Within this setting, award-winning historian and author Mary M. Talbot, who wrote the acclaimed graphic novel Dotter of Her Father’s Eyes, imagines a fictional housemaid who gets swept up in the feminist militancy of the campaign to obtain the right to vote. The book is illustrated by Kate Charlesworth, based on layouts provided by Mary’s husband Bryan Talbot, also a respected graphic novel and comics creator.
This looks like a fascinating look at a period of time that doesn’t often get a lot of attention. It should also be interesting juxtaposed with our modern context, where discussions of body image, representation and modern feminism are ongoing.

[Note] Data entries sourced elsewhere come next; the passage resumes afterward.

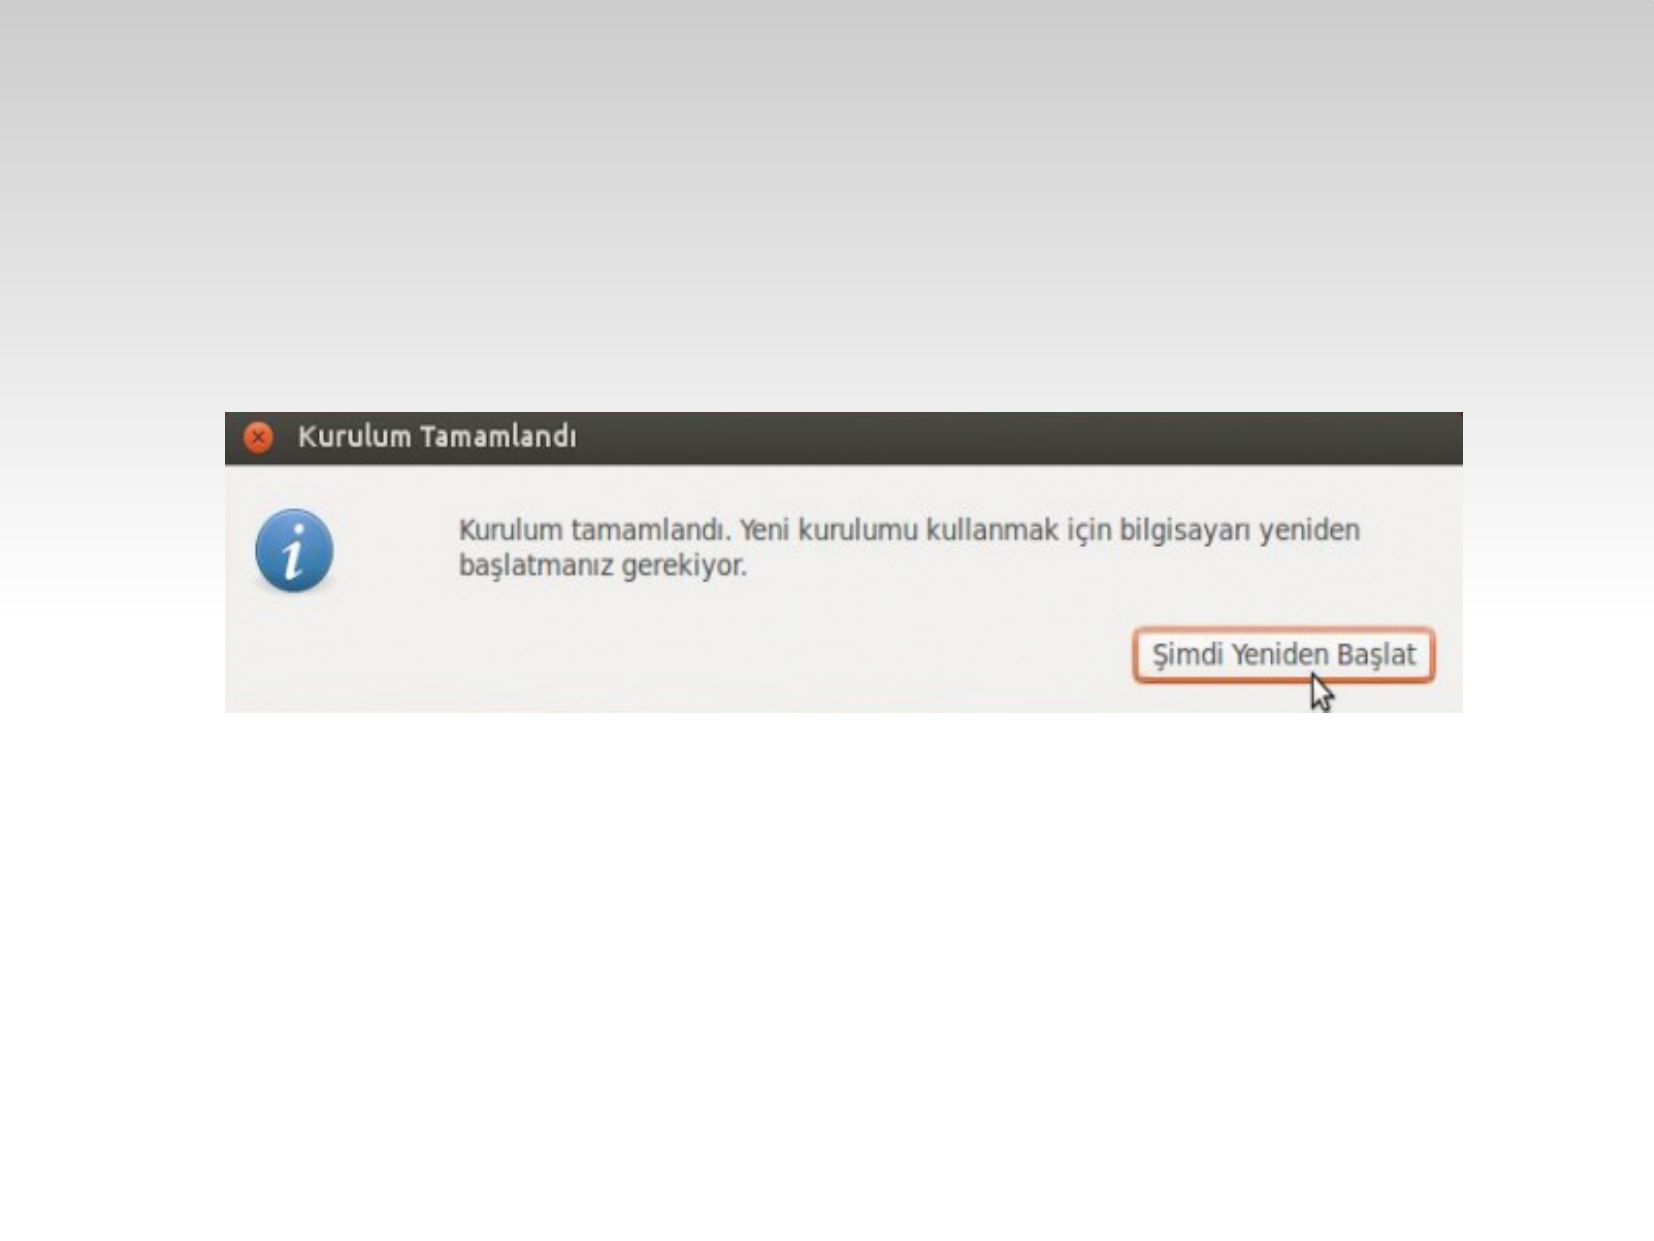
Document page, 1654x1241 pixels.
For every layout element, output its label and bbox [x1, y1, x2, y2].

picture [225, 412, 1463, 713]
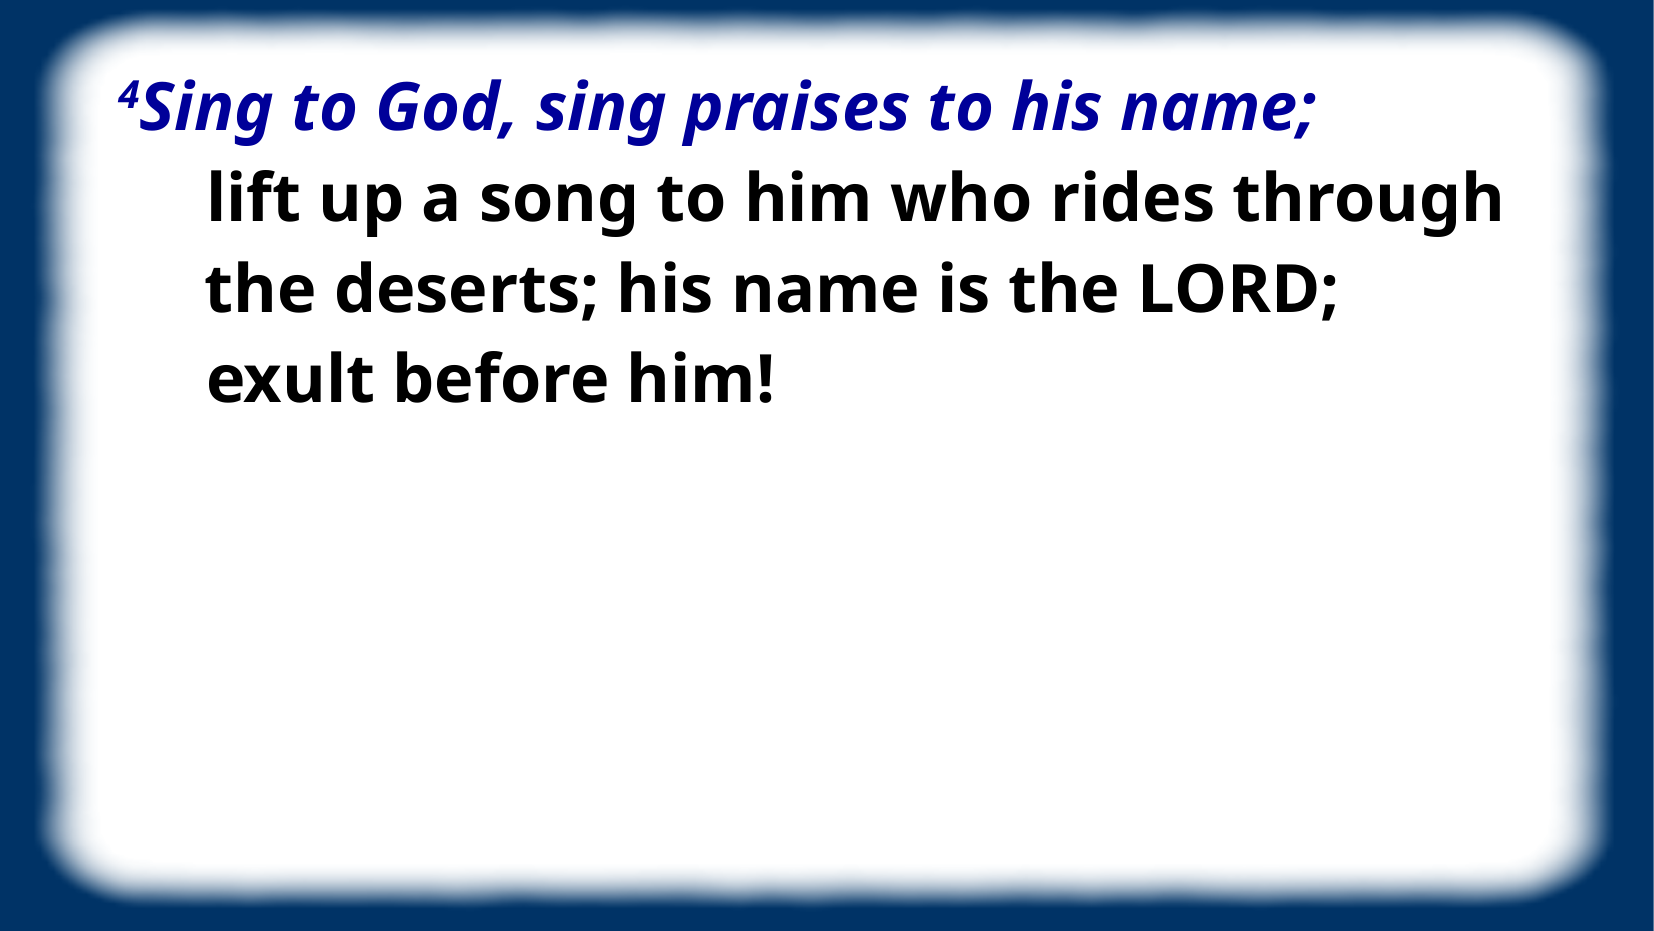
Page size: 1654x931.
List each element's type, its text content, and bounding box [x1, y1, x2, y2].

text_box 4Sing to God, sing praises to his name; lift up a song to him who rides through the deserts; his name is the LORD; exult before him! [103, 51, 1559, 436]
picture [0, 0, 1654, 931]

Publisher: Abrams ComicArts
Ernie Colón is generally known by comics fans as a horror and children’s comics artist from the 1960s, ’70s and ’80s. But in 2006, he reinvented himself when he and writer Sid Jacobsen created a graphic novel adaptation of The 9/11 Commission Report. The book was able to take very dense and dry information about multiple tragic events happening simultaneously, and present them with visual clarity and humanity. There had been non-fiction comics and graphic novels in the past, but the book was a shot in the arm for the genre in comics. It proved that comics could do something that the written word could not. It did very well, so the duo teamed up again for several other non-fiction projects.
Colón returns with an adaptation of a commission report on another controversial event in American history, the assassination of President John F. Kennedy. As with The 9/11 Report, this take on The Warren Report challenges the conclusion of the report by placing visuals from conflicting narratives side-by-side, adding a dimension to the report that previously did not exist. As I have said before, I have a particular love for non-fiction comics, so I am excited to see this come out.
Colón is joined this time by writer Dan Mishkin. The two are most known for collaborating on the DC Comics fantasy mini-series Amethyst: Princess of Gemworld from 1983. And on art assist is cartoonist and teacher Jerzy Drozd.